The larger point here is that, far from being a problem, cancel culture is actually a good and salutary development in public life—a way for the marginalized and powerless to hold the powerful accountable (if by “powerless” you include all major universities, Hollywood, and most of corporate America). At the very least, writes Nwanevu, cancel culture “cannot really be understood as a response to the advent of an oppressively censorious monoculture,” because look, Sean Spicer was on “Dancing With the Stars.”

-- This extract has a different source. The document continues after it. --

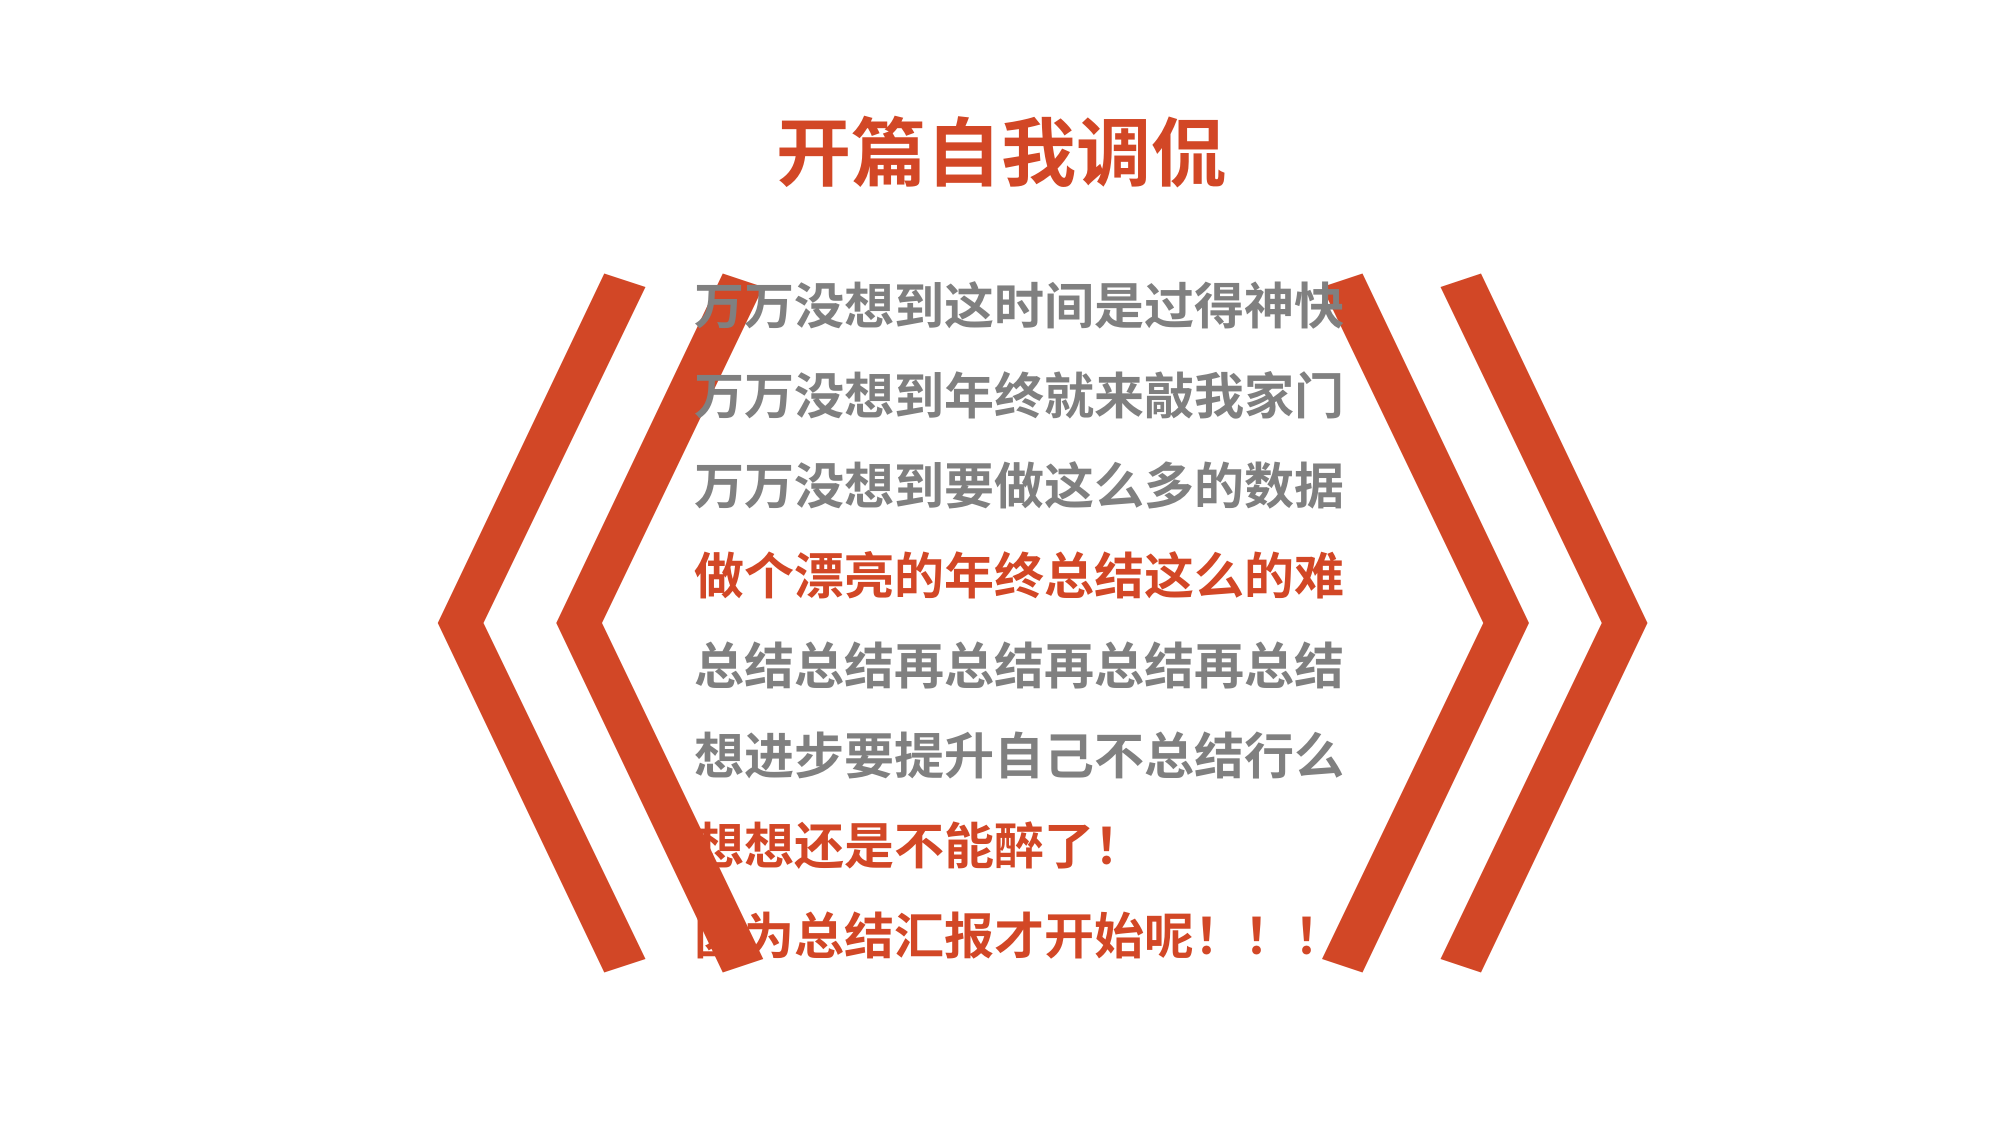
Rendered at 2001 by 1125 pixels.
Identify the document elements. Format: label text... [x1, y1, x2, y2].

text_box 万万没想到这时间是过得神快 万万没想到年终就来敲我家门 万万没想到要做这么多的数据 做个漂亮的年终总结这么的难 总结总结再总结再总结再总结 想进步要提升自己不总结行么 想想还是不能醉了！ 因为总结汇报才开始呢！！！ [679, 237, 1360, 973]
text_box 开篇自我调侃 [761, 97, 1242, 203]
text_box 《 》 [26, 151, 2000, 1066]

Obama Helped Sow the Seeds of Cancel Culture
But perhaps the best example of how far to the left progressives have drifted from Obama’s way of thinking is the ongoing spectacle of 2020 Democratic presidential candidates trying to out-woke each other. Beto O’Rourke, who’ll apparently say anything in hopes of staying in the race, wants to tax churches and other religious institutions that oppose gay marriage. Julian Castro wants to give free health insurance to transgender illegal immigrants. Even former vice president Joe Biden, the so-called moderate in the race, has been forced to tack left, abandoning his long-held support for the Hyde Amendment, which prohibits federal funding for abortion.

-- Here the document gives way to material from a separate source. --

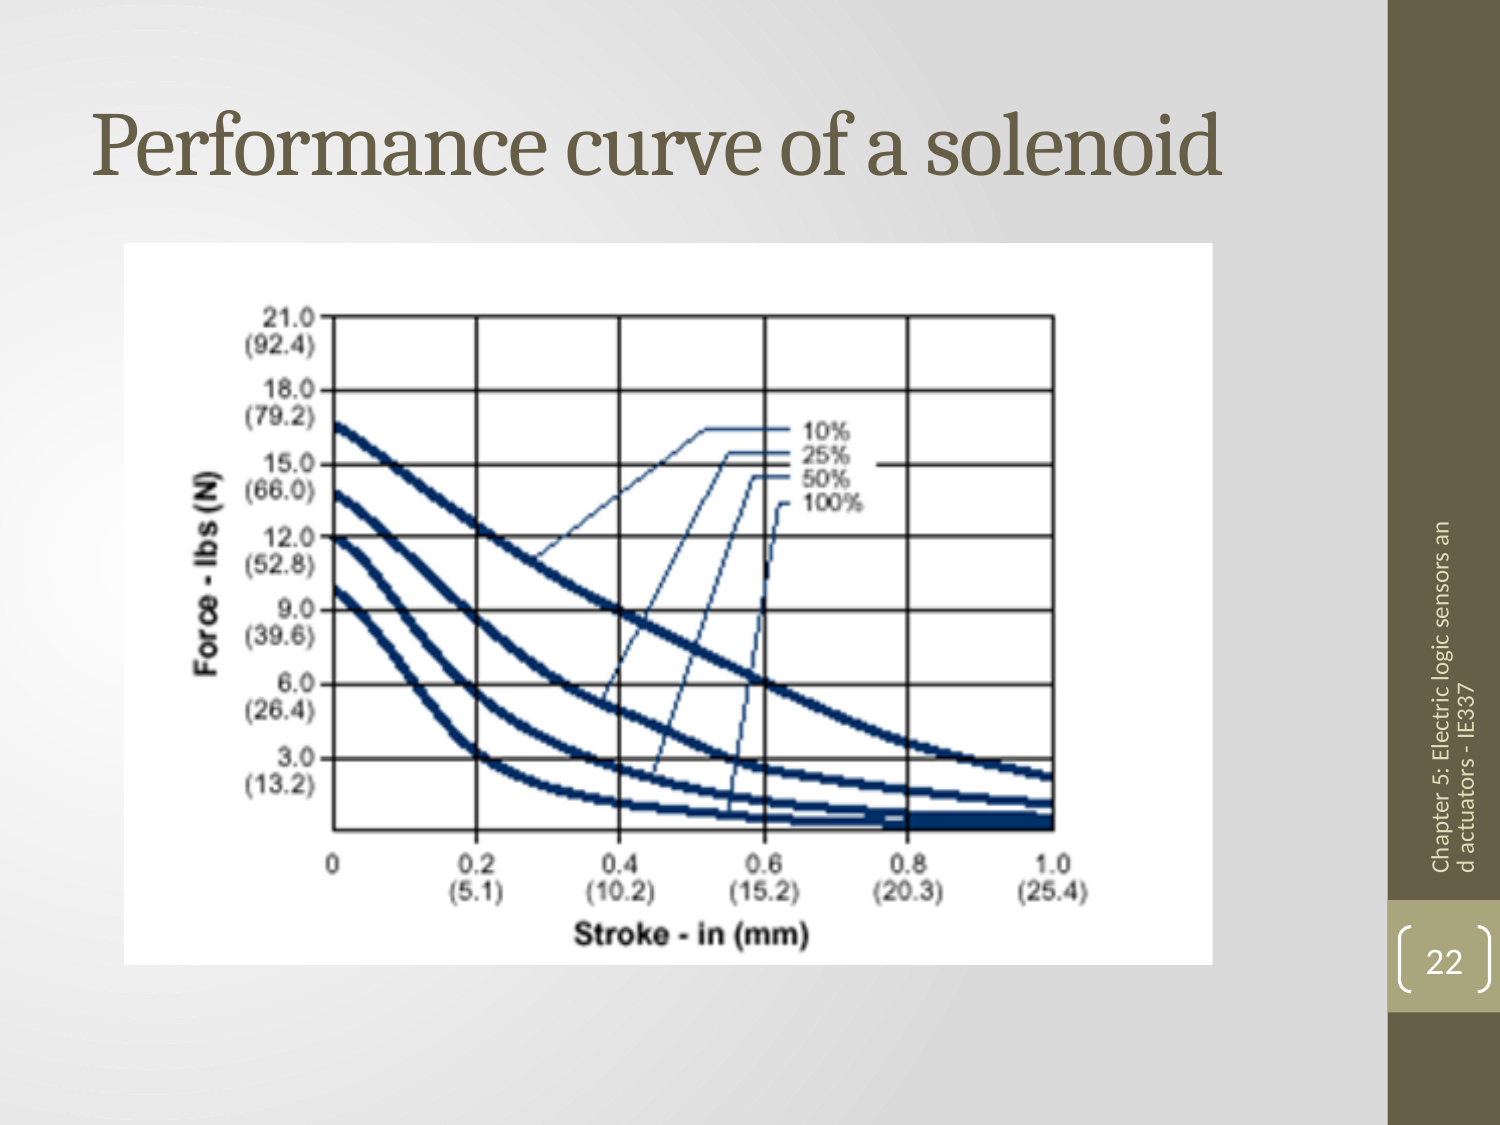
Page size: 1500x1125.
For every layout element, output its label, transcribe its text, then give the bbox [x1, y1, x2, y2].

It’s commonplace on Democratic debate stages for the candidates (and moderators) to refer to President Trump as a racist. The arguable frontrunner, Sen. Elizabeth Warren, told NPR in August that “when the white supremacists call Donald Trump one of their own, I tend to believe them.”
It’s hard to imagine Obama engaging in this sort of rhetoric. But then again, the seeds of cancel culture and leftist outrage were undoubtedly planted during his tenure in the White House. Back in 2012, for example, Obama would never have openly called Mitt Romney a racist. But he didn’t have to because surrogates like Democratic National Committee Chairwoman Debbie Wasserman Schultz did it for him.
Ahead of the 2014 midterms, Rep. Nancy Pelosi said Republicans were reluctant to take up immigration reform because of race. That same year, Obama’s Attorney General Eric Holder suggested race was a factor in the “unprecedented, unwarranted, ugly and divisive adversity” he faced from GOP lawmakers.
Beyond race, it was Obama who popularized the idea that “the debate is over”—about health care, climate change, education, and much else. Arguably, “the debate is over” is now the mantra of the woke: if you disagree or offend, you get canceled.
So it’s all well and good that Obama is concerned about the corrosive effects of cancel culture and militant wokeness. He should be, as should we all. But his warnings and reprimands are a day late and a dollar short. The woke left isn’t listening, not even to Obama. To them, the debate is over.